Activity: The entries below need to be written out exactly, with no pictures included.

Stored items:
========================================
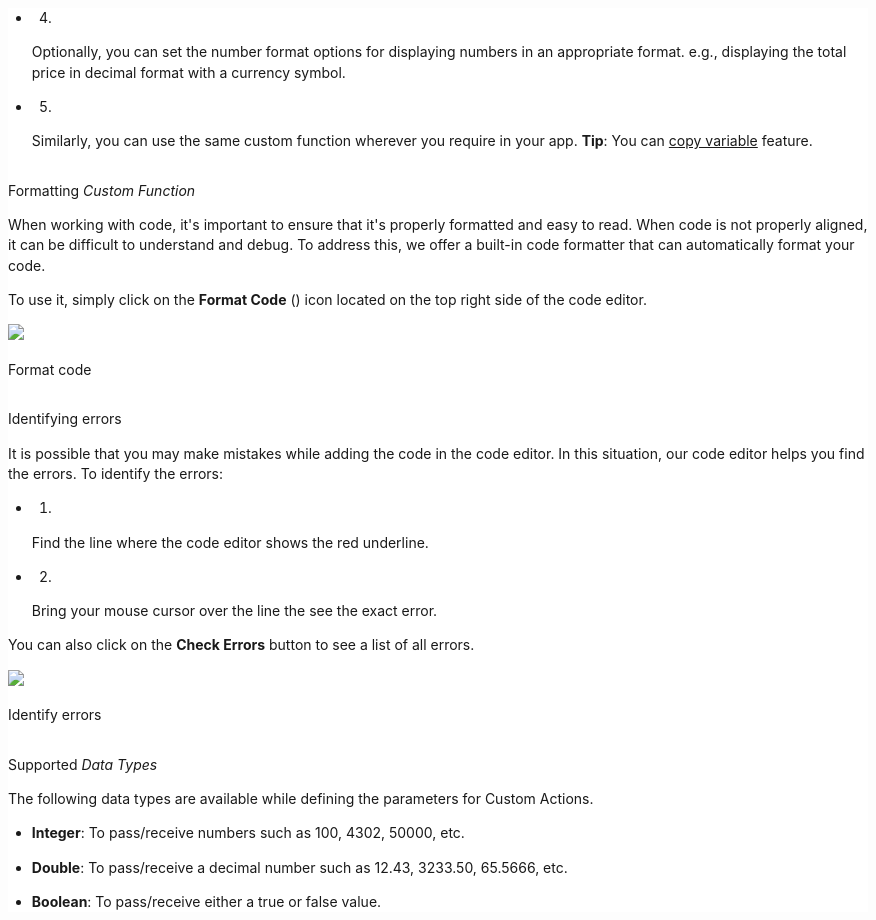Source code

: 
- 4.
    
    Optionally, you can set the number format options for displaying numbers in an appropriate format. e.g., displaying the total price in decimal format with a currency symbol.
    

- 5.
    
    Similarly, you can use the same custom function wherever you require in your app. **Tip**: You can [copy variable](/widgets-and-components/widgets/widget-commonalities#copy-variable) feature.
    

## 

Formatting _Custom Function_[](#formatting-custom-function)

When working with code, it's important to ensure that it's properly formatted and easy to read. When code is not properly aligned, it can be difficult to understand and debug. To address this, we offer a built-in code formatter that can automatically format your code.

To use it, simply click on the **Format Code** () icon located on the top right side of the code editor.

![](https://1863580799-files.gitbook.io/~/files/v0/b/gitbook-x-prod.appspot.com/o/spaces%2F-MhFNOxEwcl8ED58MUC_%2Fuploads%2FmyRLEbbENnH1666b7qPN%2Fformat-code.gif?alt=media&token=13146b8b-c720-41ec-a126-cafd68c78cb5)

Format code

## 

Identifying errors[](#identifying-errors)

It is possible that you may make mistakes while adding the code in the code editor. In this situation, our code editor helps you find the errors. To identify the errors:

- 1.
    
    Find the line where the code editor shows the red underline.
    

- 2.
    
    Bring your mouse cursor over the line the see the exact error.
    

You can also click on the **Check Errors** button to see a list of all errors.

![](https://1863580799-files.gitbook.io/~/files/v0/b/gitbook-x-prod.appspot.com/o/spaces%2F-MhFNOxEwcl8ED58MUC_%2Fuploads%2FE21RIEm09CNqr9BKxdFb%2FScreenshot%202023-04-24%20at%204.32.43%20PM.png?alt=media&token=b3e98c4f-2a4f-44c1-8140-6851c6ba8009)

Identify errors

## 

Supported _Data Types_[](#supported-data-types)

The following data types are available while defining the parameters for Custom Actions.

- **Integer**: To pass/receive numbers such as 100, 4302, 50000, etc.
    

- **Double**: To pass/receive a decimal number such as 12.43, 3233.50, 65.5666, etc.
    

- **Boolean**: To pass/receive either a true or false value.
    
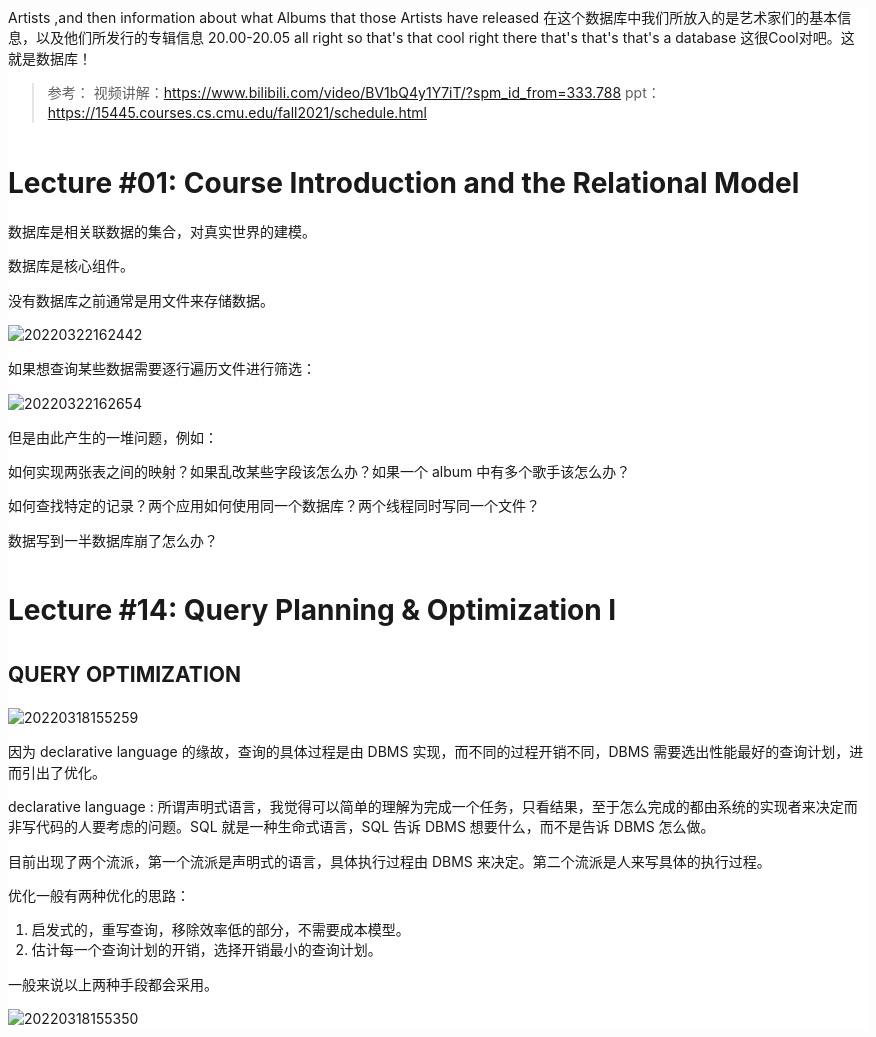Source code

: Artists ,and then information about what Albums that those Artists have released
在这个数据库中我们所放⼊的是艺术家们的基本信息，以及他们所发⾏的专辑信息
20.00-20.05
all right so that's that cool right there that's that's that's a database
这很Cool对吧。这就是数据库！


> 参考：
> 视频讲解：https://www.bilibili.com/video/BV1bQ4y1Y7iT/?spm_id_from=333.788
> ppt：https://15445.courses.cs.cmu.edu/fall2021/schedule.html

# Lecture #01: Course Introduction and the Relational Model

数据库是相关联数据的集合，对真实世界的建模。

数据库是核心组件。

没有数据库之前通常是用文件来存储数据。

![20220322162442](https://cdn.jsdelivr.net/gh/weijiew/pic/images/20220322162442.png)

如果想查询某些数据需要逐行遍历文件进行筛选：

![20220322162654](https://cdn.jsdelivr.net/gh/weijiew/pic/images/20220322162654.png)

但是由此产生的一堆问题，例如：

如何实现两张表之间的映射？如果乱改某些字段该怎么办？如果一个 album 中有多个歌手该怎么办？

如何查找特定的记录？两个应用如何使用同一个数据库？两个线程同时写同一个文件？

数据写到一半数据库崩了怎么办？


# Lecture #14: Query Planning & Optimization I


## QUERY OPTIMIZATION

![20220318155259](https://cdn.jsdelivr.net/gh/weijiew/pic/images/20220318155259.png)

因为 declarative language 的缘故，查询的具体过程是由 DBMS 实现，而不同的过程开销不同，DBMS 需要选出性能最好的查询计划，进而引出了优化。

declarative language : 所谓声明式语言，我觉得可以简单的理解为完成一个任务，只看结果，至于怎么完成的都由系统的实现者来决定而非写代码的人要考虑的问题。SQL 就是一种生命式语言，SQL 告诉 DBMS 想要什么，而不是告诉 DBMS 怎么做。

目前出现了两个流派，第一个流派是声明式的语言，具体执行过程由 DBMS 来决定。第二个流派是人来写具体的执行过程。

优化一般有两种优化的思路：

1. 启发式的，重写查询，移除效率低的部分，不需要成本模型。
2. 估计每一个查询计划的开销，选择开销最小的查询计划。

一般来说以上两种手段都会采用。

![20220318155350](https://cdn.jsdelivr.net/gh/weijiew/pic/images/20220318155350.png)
========================================
Reply to the task:
Source code

: 
- 4.
    
    Optionally, you can set the number format options for displaying numbers in an appropriate format. e.g., displaying the total price in decimal format with a currency symbol.
    

- 5.
    
    Similarly, you can use the same custom function wherever you require in your app. **Tip**: You can [copy variable](/widgets-and-components/widgets/widget-commonalities#copy-variable) feature.
    

## 

Formatting _Custom Function_[](#formatting-custom-function)

When working with code, it's important to ensure that it's properly formatted and easy to read. When code is not properly aligned, it can be difficult to understand and debug. To address this, we offer a built-in code formatter that can automatically format your code.

To use it, simply click on the **Format Code** () icon located on the top right side of the code editor.

![](https://1863580799-files.gitbook.io/~/files/v0/b/gitbook-x-prod.appspot.com/o/spaces%2F-MhFNOxEwcl8ED58MUC_%2Fuploads%2FmyRLEbbENnH1666b7qPN%2Fformat-code.gif?alt=media&token=13146b8b-c720-41ec-a126-cafd68c78cb5)

Format code

## 

Identifying errors[](#identifying-errors)

It is possible that you may make mistakes while adding the code in the code editor. In this situation, our code editor helps you find the errors. To identify the errors:

- 1.
    
    Find the line where the code editor shows the red underline.
    

- 2.
    
    Bring your mouse cursor over the line the see the exact error.
    

You can also click on the **Check Errors** button to see a list of all errors.

![](https://1863580799-files.gitbook.io/~/files/v0/b/gitbook-x-prod.appspot.com/o/spaces%2F-MhFNOxEwcl8ED58MUC_%2Fuploads%2FE21RIEm09CNqr9BKxdFb%2FScreenshot%202023-04-24%20at%204.32.43%20PM.png?alt=media&token=b3e98c4f-2a4f-44c1-8140-6851c6ba8009)

Identify errors

## 

Supported _Data Types_[](#supported-data-types)

The following data types are available while defining the parameters for Custom Actions.

- **Integer**: To pass/receive numbers such as 100, 4302, 50000, etc.
    

- **Double**: To pass/receive a decimal number such as 12.43, 3233.50, 65.5666, etc.
    

- **Boolean**: To pass/receive either a true or false value.
    
Source code

: Artists ,and then information about what Albums that those Artists have released
在这个数据库中我们所放⼊的是艺术家们的基本信息，以及他们所发⾏的专辑信息
20.00-20.05
all right so that's that cool right there that's that's that's a database
这很Cool对吧。这就是数据库！


> 参考：
> 视频讲解：https://www.bilibili.com/video/BV1bQ4y1Y7iT/?spm_id_from=333.788
> ppt：https://15445.courses.cs.cmu.edu/fall2021/schedule.html

# Lecture #01: Course Introduction and the Relational Model

数据库是相关联数据的集合，对真实世界的建模。

数据库是核心组件。

没有数据库之前通常是用文件来存储数据。

![20220322162442](https://cdn.jsdelivr.net/gh/weijiew/pic/images/20220322162442.png)

如果想查询某些数据需要逐行遍历文件进行筛选：

![20220322162654](https://cdn.jsdelivr.net/gh/weijiew/pic/images/20220322162654.png)

但是由此产生的一堆问题，例如：

如何实现两张表之间的映射？如果乱改某些字段该怎么办？如果一个 album 中有多个歌手该怎么办？

如何查找特定的记录？两个应用如何使用同一个数据库？两个线程同时写同一个文件？

数据写到一半数据库崩了怎么办？


# Lecture #14: Query Planning & Optimization I


## QUERY OPTIMIZATION

![20220318155259](https://cdn.jsdelivr.net/gh/weijiew/pic/images/20220318155259.png)

因为 declarative language 的缘故，查询的具体过程是由 DBMS 实现，而不同的过程开销不同，DBMS 需要选出性能最好的查询计划，进而引出了优化。

declarative language : 所谓声明式语言，我觉得可以简单的理解为完成一个任务，只看结果，至于怎么完成的都由系统的实现者来决定而非写代码的人要考虑的问题。SQL 就是一种生命式语言，SQL 告诉 DBMS 想要什么，而不是告诉 DBMS 怎么做。

目前出现了两个流派，第一个流派是声明式的语言，具体执行过程由 DBMS 来决定。第二个流派是人来写具体的执行过程。

优化一般有两种优化的思路：

1. 启发式的，重写查询，移除效率低的部分，不需要成本模型。
2. 估计每一个查询计划的开销，选择开销最小的查询计划。

一般来说以上两种手段都会采用。

![20220318155350](https://cdn.jsdelivr.net/gh/weijiew/pic/images/20220318155350.png)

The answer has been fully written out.